- Assignment
Every line of the data below must be output exactly, with images left out.

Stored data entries
________________________
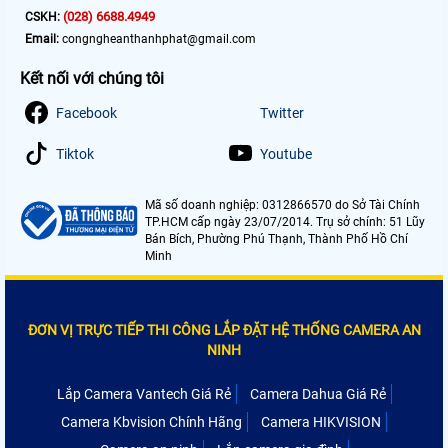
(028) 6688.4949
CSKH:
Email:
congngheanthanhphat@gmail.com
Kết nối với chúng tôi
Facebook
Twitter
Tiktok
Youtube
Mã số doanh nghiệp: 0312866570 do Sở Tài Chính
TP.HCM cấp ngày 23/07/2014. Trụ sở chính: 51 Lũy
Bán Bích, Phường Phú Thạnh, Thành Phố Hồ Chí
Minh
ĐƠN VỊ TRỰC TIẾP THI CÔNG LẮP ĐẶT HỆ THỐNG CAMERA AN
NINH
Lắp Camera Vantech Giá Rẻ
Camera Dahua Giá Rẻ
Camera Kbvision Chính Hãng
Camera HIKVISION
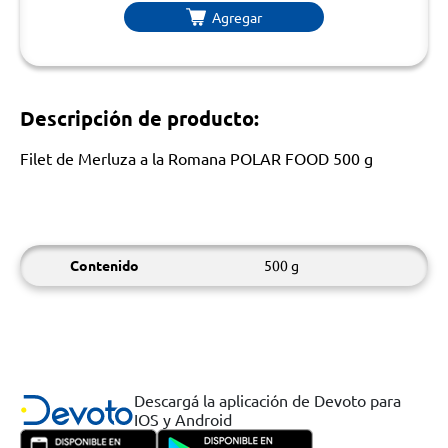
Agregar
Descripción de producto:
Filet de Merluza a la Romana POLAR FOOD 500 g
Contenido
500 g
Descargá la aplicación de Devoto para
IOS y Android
________________________
- Your response
(028) 6688.4949
CSKH:
Email:
congngheanthanhphat@gmail.com
Kết nối với chúng tôi
Facebook
Twitter
Tiktok
Youtube
Mã số doanh nghiệp: 0312866570 do Sở Tài Chính
TP.HCM cấp ngày 23/07/2014. Trụ sở chính: 51 Lũy
Bán Bích, Phường Phú Thạnh, Thành Phố Hồ Chí
Minh
ĐƠN VỊ TRỰC TIẾP THI CÔNG LẮP ĐẶT HỆ THỐNG CAMERA AN
NINH
Lắp Camera Vantech Giá Rẻ
Camera Dahua Giá Rẻ
Camera Kbvision Chính Hãng
Camera HIKVISION
Agregar
Descripción de producto:
Filet de Merluza a la Romana POLAR FOOD 500 g
Contenido
500 g
Descargá la aplicación de Devoto para
IOS y Android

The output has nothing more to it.